Some may consider it rude to decline a drink from their host but, for Sister Elaine Kohls, politeness would have been too risky. The water her Ethiopian hosts offered to her was from the local river and, while some people believed “it tastes better” than water from a well, Sister Elaine was more concerned about what might be in the river water.
When she arrived at Attat Hospital in 1984, Sister Elaine was troubled to find that many beds were filled with people suffering from preventable diseases. Ailments as seemingly benign as diarrhea, worms and eye infections were killing some and causing permanent damage for others. Patients who suffered from repeated trachoma infections- a condition that can cause the eyelashes to turn inward- experienced corneal damage and eventual blindness. Many of the illnesses people endured could have been prevented if they drank clean water. Even the trachoma eye infections were an indirect result of unclean water, since the water attracts flies that spread the bacteria.
“Changes in the ways of doing takes time,” shares Sister Elaine. When Medical Mission Sisters (MMS) first arrived at Attat Hospital in 1969 and offered their neighbors clean water from their freshly dug well, their efforts were initially met with resistance. Over time, and with Sister Elaine’s determination and persistence, the first village well was completed in Koromea Village in 1986, and today there are 133 safe water sites in and around Attat, serving an estimated 144,300 people. With the water project, along with pit latrine use and public health outreach, the diseases that had plagued so many have declined with each passing year.

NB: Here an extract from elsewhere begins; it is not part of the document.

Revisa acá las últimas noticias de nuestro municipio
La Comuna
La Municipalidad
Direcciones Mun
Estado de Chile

Sister Elaine recalls: “At first, as the program was started, we were told, ‘the children no longer die.’ As the program developed… we were told, ‘even the old people don’t die!’ Now we are told, ‘the poor do not get sick any more often than the rich!'”
Throughout the world those made poor, especially those who live in rural areas, are often at risk for diseases that could be prevented with clean water or, in other cases, with modern vaccines. In the mountains of Peru, a measles epidemic had intermittently attacked the pueblos of Caylloma since the 17th century. With each outbreak, nearly an entire generation of children would perish.

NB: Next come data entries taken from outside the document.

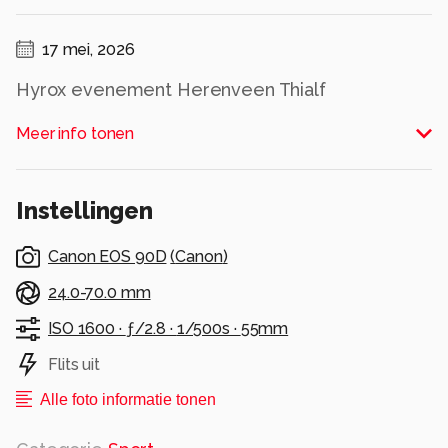
17 mei, 2026
Hyrox evenement Herenveen Thialf
Alle rechten voorbehouden
Meer info tonen
Instellingen
Canon EOS 90D
(
Canon
)
24.0-70.0 mm
ISO 1600 ·
ƒ/2.8 ·
1/500s ·
55mm
Flits uit
Alle foto informatie tonen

Until the 1980’s, the Peruvian government’s efforts to provide vaccinations to rural areas had been disorganized and ineffective, according to Sister Pat Gootee, who accepted the government’s invitation to oversee what would turn out to be a successful vaccination program.
A previous vaccination team had failed to warn people that a temporary sore would form in the injection spot, and parents were suspicious and fearful. Sister Pat recalls a few instances in which a child would run up to her and ask her to quickly give them an injection, before their parents could catch them. For one year, Sister Pat and a group of volunteers traveled around the entire province, building trust and administering the vaccine. As the women and men discovered that she was indeed someone they could trust, Sister Pat and her team were able to end a nearly 400-year-old plague.
Today in Pakistan, where federal funding for vaccinations isn’t always so easy to come by, MMS in the Lahore Community are nevertheless working against the odds to reduce the nation’s childhood mortality rates, offering a nutrition program as well as vaccines to fight diseases like tuberculosis, polio, measles, diphtheria and hepatitis B.
In so many ways, Medical Mission Sisters continue to carry the torch of MMS’s four founding Sisters, who carried the fire and flame in their hearts, and were determined to bring health and healing to those most in need.